Python Principles

Python IndexError

You may sometimes get an IndexError such as the following when running your code:

IndexError: list index out of range

What does it mean?

An IndexError means that your code is trying to access an index that is invalid. This is usually because the index goes out of bounds by being too large.

For example, if you have a list with three items and you try to access the fourth item, you will get an IndexError.

This can happen with strings, tuples, lists, and generally any object that is indexable.

Which line causes it?

Typically, Python will tell you which line is causing the error.

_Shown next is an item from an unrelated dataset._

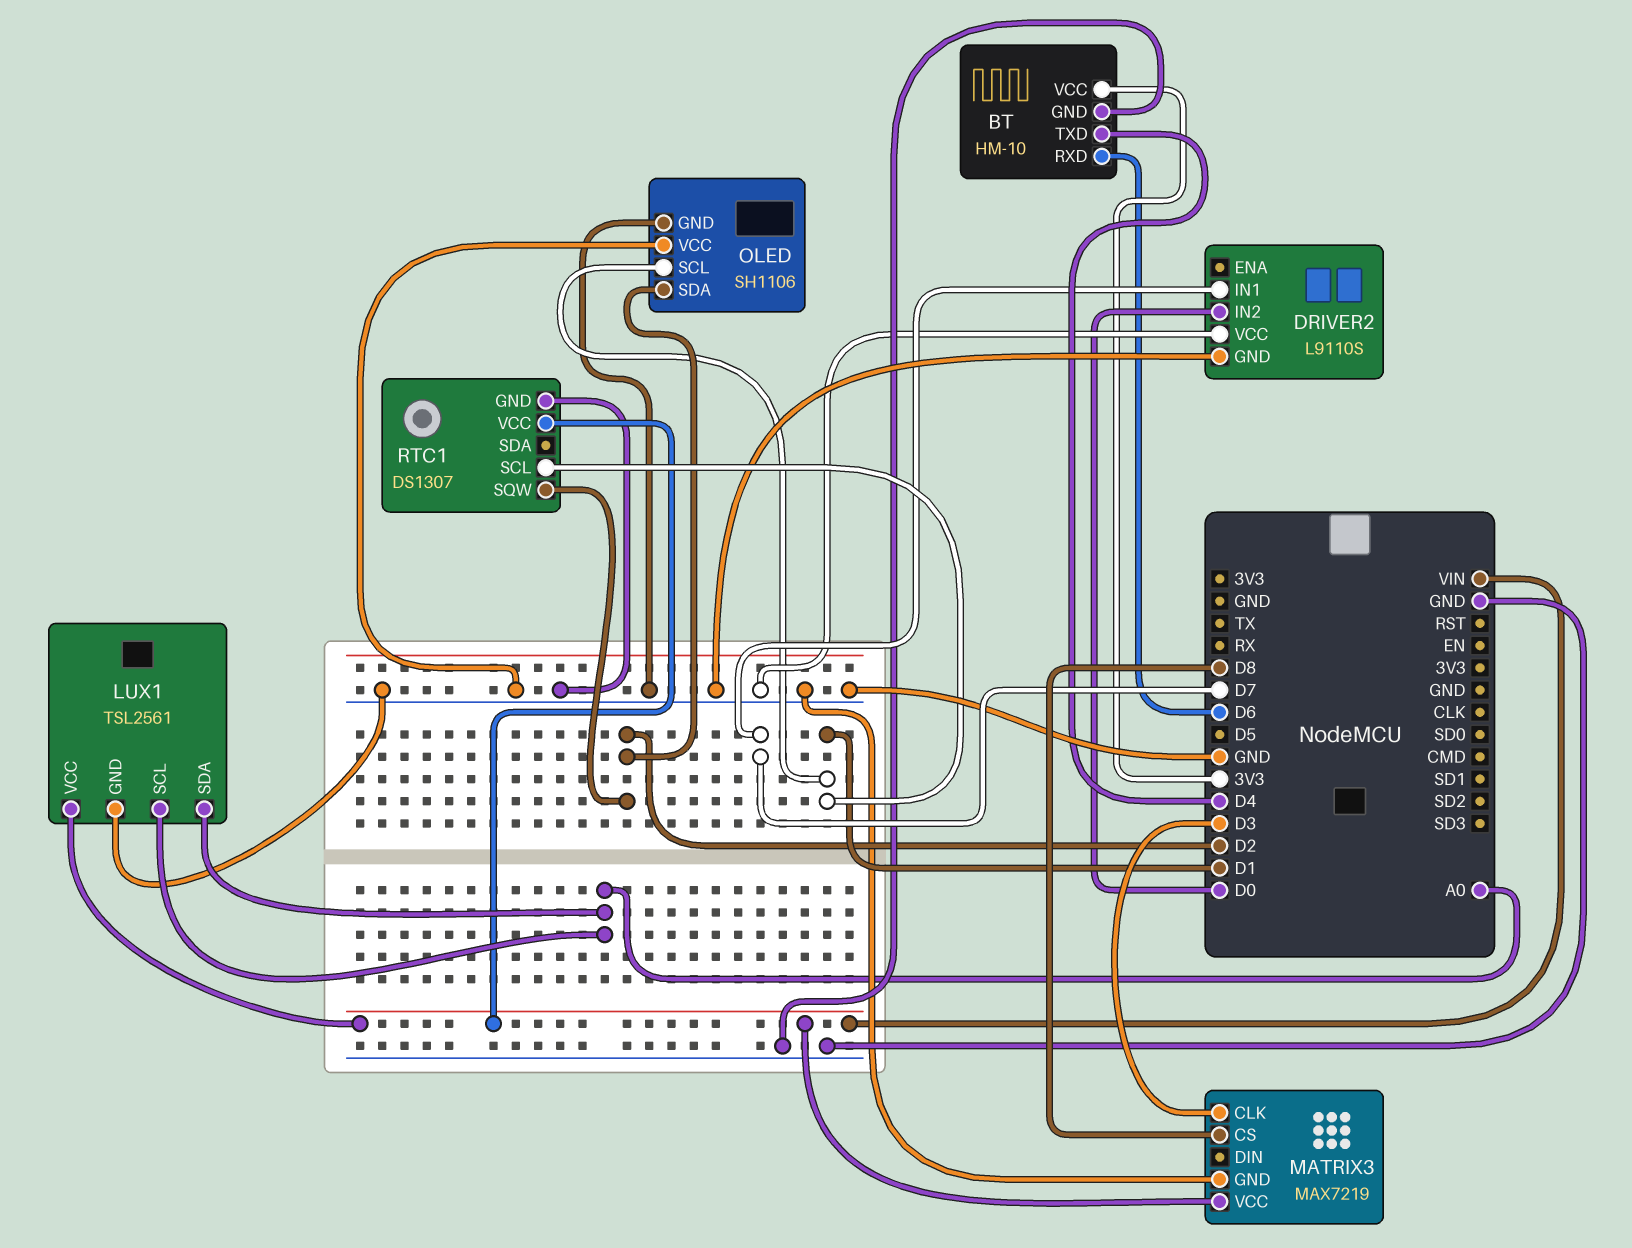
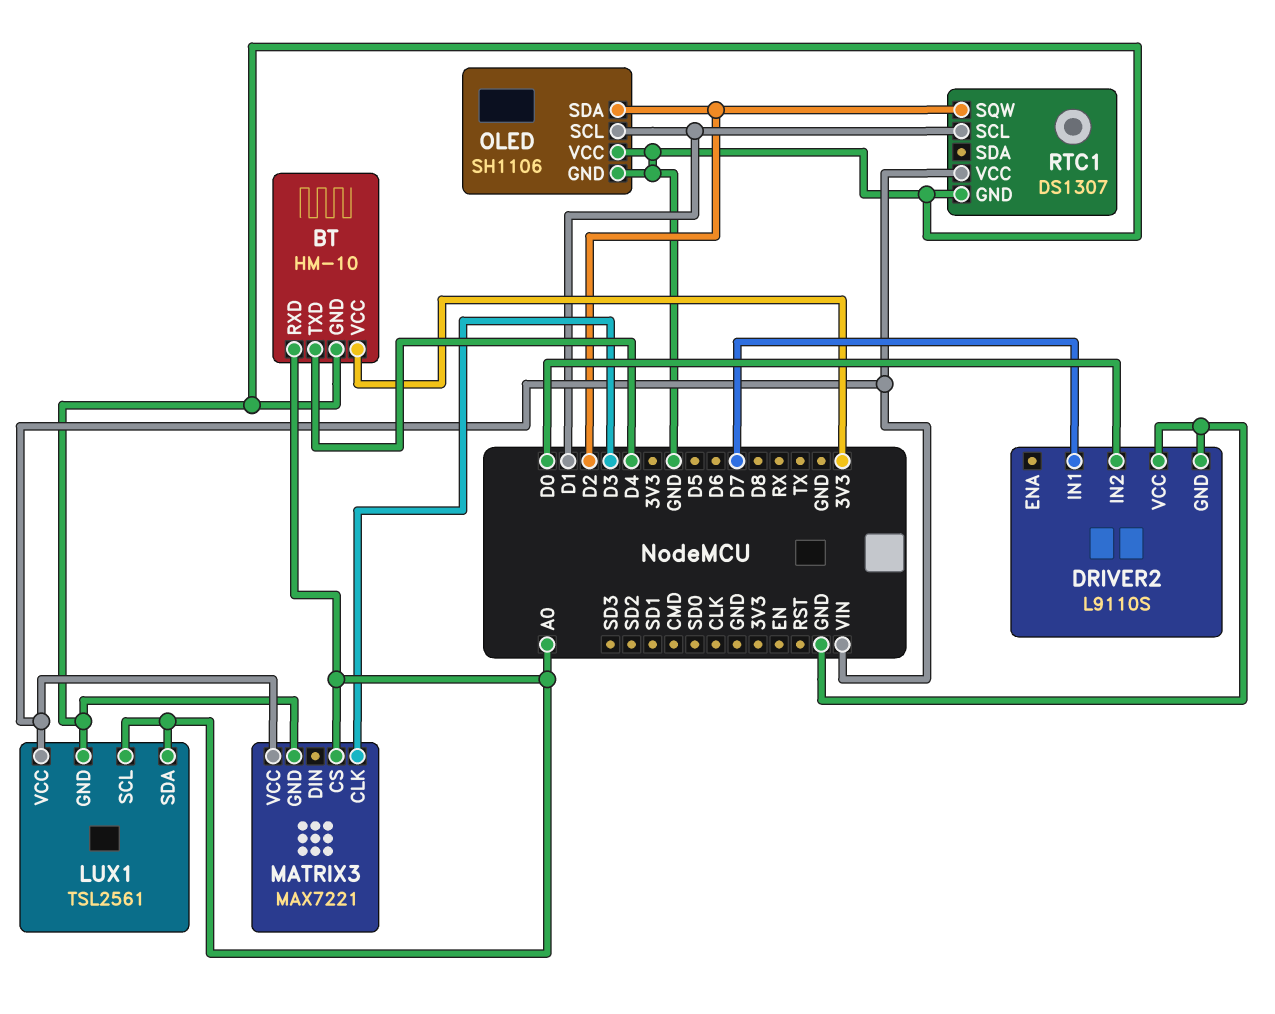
BT pin RXD: D6 -> A0
MATRIX3: MAX7219 -> MAX7221
MATRIX3 pin CS: D8 -> A0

For example:

Traceback (most recent call last):
  File "/tmp/pyrunnerj1Bs76Cx/code.py", line 3, in
    print(xs[2])
IndexError: list index out of range

It can be helpful to read the error message carefully, paying special attention to the highlighted line.

Common causes

Typically the cause of an IndexError is that you forgot that indexing starts at 0 in Python.

So if you have a list with two items:

letters = ["A", "B"]

Then letters[0] is the first item, letters[1] is the last item, and letters[2] goes out of bounds and causes an IndexError

Debugging

It can be useful to add in a call to print right before the offending line, so you can see the object you are indexing into. If the index is a variable, you can also print that. This way you can see precisely what's going on in your code.